- Exercise prompt:
Return nothing but the lines from the line with "right front paw: (448, 745)" through the last line of the entries that follow, copied exactly and free of pictures.

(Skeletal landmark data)
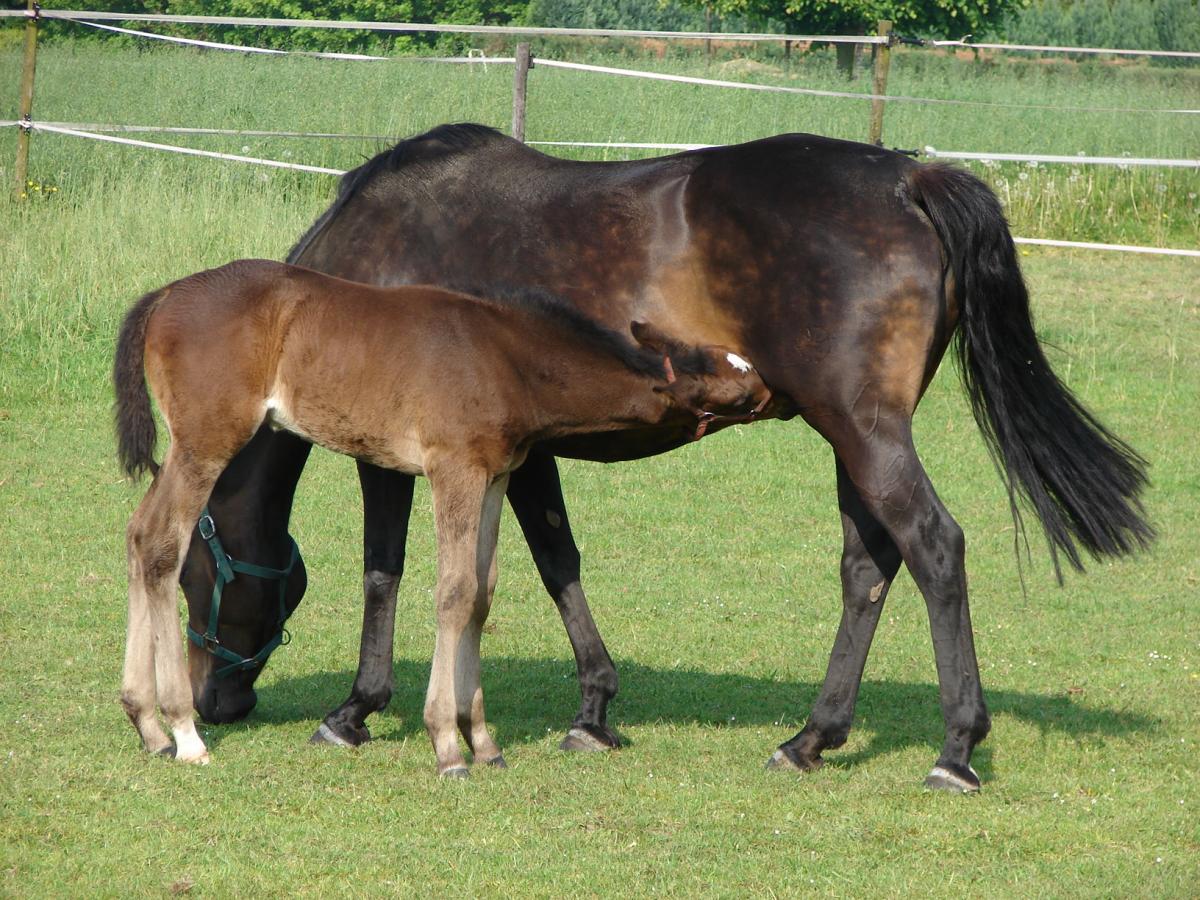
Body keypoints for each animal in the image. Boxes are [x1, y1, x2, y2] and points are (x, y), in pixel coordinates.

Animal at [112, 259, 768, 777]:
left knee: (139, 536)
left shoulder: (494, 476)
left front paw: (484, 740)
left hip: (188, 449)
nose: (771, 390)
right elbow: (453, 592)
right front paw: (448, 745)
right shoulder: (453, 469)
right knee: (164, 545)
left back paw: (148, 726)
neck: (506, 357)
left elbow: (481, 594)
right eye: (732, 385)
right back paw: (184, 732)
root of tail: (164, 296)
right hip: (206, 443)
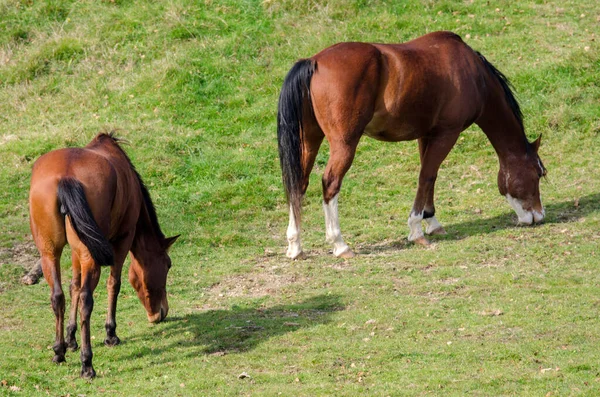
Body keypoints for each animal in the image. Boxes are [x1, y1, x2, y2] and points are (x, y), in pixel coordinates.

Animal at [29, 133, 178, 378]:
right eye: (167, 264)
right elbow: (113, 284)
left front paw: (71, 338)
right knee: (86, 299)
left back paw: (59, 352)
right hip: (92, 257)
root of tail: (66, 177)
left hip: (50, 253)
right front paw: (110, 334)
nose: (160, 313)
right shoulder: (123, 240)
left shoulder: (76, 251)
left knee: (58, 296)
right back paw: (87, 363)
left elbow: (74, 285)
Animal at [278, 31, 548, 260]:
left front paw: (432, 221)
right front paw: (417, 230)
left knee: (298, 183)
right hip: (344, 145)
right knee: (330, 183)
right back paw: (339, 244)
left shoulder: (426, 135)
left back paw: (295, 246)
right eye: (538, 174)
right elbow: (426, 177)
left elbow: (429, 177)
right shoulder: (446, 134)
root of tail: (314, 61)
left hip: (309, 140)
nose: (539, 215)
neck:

- Written reply:
right front paw: (448, 745)
right shoulder: (453, 469)
right knee: (164, 545)
left back paw: (148, 726)
neck: (506, 357)
left elbow: (481, 594)
right eye: (732, 385)
right back paw: (184, 732)
root of tail: (164, 296)
right hip: (206, 443)
Body keypoints for each animal in the image. Boxes are [x1, y1, x2, y2] and points are (x, y), in pixel coordinates.

Animal at [29, 133, 178, 378]:
right eye: (167, 264)
right elbow: (113, 284)
left front paw: (71, 338)
right knee: (86, 299)
left back paw: (59, 352)
right hip: (92, 257)
root of tail: (66, 177)
left hip: (50, 253)
right front paw: (110, 334)
nose: (160, 313)
right shoulder: (123, 240)
left shoulder: (76, 251)
left knee: (58, 296)
right back paw: (87, 363)
left elbow: (74, 285)
Animal at [278, 31, 548, 260]:
left front paw: (432, 221)
right front paw: (417, 230)
left knee: (298, 183)
right hip: (344, 145)
right knee: (330, 183)
right back paw: (339, 244)
left shoulder: (426, 135)
left back paw: (295, 246)
right eye: (538, 174)
right elbow: (426, 177)
left elbow: (429, 177)
right shoulder: (446, 134)
root of tail: (314, 61)
left hip: (309, 140)
nose: (539, 215)
neck:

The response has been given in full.